Suggested wine pairing: a vodka tonic (while chewing grape bubble gum).
It’s 2020!
I feel like I started the decade off right by only considering a pun about a hibernating tin of chewing tobacco for maybe 10 minutes.
REVISED UPDATE
New episode should be up Wednesday Thursday Friday, because, in trying not to repeat an old ending, I repeated a different old ending. I suppose this is one of the more preferable ways in which my life could resemble the Friday the 13th film franchise.
Finally, drug talk I can identify with. Shit makes you jitterier than a mothafucka. All tryin not to get caught in the act of motherfuckin.
Isn’t it chaise ~longue~ though? meaning long-chair? But we THINK it should be lounge because ‘lounge’
So the grand ol’ brain hibernates and goes out of fashion, like Kodak, but t shall rise again to take on the rulers of Silicon Valley!
Cold: I’d never heard of “chaise longue” until today! Yes, it’s the proper term in French, but English swung its bastard sword of bastardization. I’m leaving it as-is because I’ve only ever heard it this way.
Duze: If you mean the guy in the kufi cap has altered his state and will devolve to an earlier form, then yes, all the way!
… Oh I get it! Change into something more comfortable! Hahaha
If you weren’t a regular, I’d think you were being sarcastic. But as it is, I’m taking this as a “French class” moment a la “Honey, I Shrunk the Kids.”
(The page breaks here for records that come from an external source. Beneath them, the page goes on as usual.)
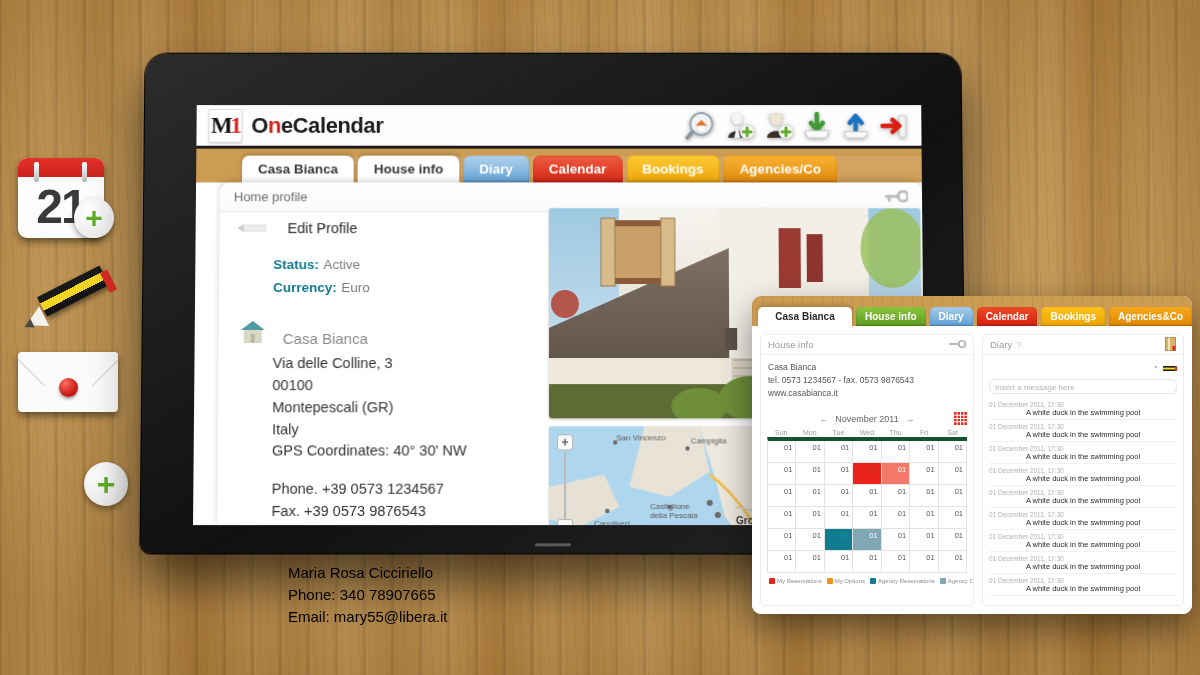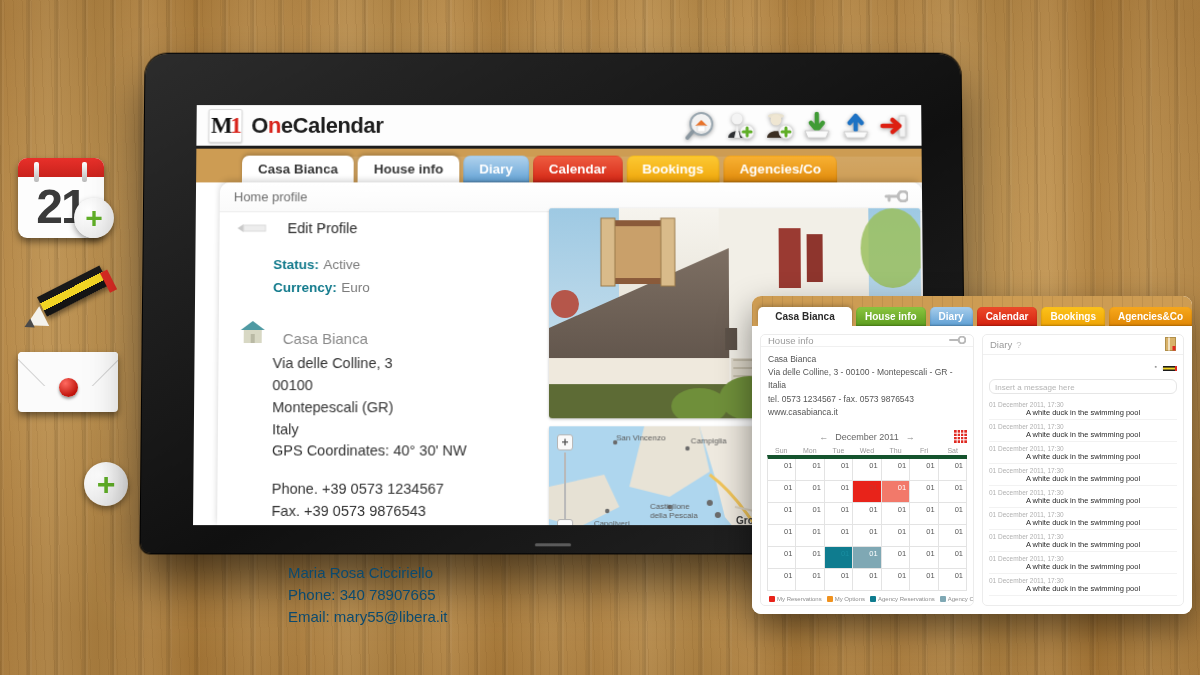--- a/index.html
+++ b/index.html
@@ -549,21 +549,21 @@
         </div>
       </div>
     </div>
 
     <div id="tablet-bezel-gloss"></div>
   </div>
   <div id="home-btn"></div>
 </div>
 
 <div style="position:absolute;left:228px;top:186px;width:430px;height:470px;background:#fff;border-radius:3px;box-shadow:0 8px 22px rgba(0,0,0,.35);z-index:-1"></div>
-<div style="position:absolute;left:288px;top:562px;font:15px/1.45 'Liberation Sans',sans-serif;color:#0c4a6e">
+<div style="position:absolute;left:288px;top:562px;font:15px/1.45 'Liberation Sans',sans-serif;color:#000000">
   <div>Maria Rosa Cicciriello</div>
   <div>Phone: 340 78907665</div>
   <div>Email: mary55@libera.it</div>
 </div>
 
 <div id="float">
   <div class="float-wood">
     <div class="tabstrip">
       <div class="tab main">Casa Bianca</div>
       <div class="tab green">House info</div>
@@ -581,29 +581,28 @@
         <span>House info</span>
         <span style="margin-left:auto">
           <svg width="18" height="8" viewBox="0 0 18 8">
             <circle cx="14" cy="4" r="3.4" fill="none" stroke="#b9b9b9" stroke-width="2"></circle>
             <path d="M10.6 4 H2" stroke="#b9b9b9" stroke-width="2" stroke-linecap="round"></path>
           </svg>
         </span>
       </div>
       <div class="finfo">
         <div>Casa Bianca</div>
-        <div>Via delle Colline, 3 - 00100 - Montepescali - GR - Italia</div>
         <div>tel. 0573 1234567 - fax. 0573 9876543</div>
         <div>www.casabianca.it</div>
       </div>
 
       <div class="minical">
         <div class="mc-head">
           <span class="mc-arrow">←</span>
-          <span>December 2011</span>
+          <span>November 2011</span>
           <span class="mc-arrow">→</span>
           <span class="mc-grid-icon">
             <svg width="13" height="13" viewBox="0 0 13 13">
               <rect width="13" height="13" fill="#e02a22"></rect>
               <g stroke="#fff" stroke-width="1">
                 <path d="M3.2 0 v13 M6.5 0 v13 M9.8 0 v13 M0 3.2 h13 M0 6.5 h13 M0 9.8 h13"></path>
               </g>
             </svg>
           </span>
         </div>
There’s no joke too obvious and no person too smart that it can’t still happen.
And I’m not regular, I’m unleaded!
That’s a pretty big downgrade from nuclei fusing together to form heavier elements at a practical temperature!
Me, I’m the windshield washer fluid next to the pump.
isto and ColdFusion: I’m ten meters above sea level.
About 24 meters here. Still low enough for any reference or joke you’re making to fly right over my head. (This IS the “I don’t get it” thread, right?)
isto: gravitational potential energy. also a Norway joke, because we make a lot of hydropower.
also, the word for chaise longue in Norwegian is sjeselong. Norwegian is the aryan race of languages: someone tried to revive it during the tenth bicentury, even though the original never existed.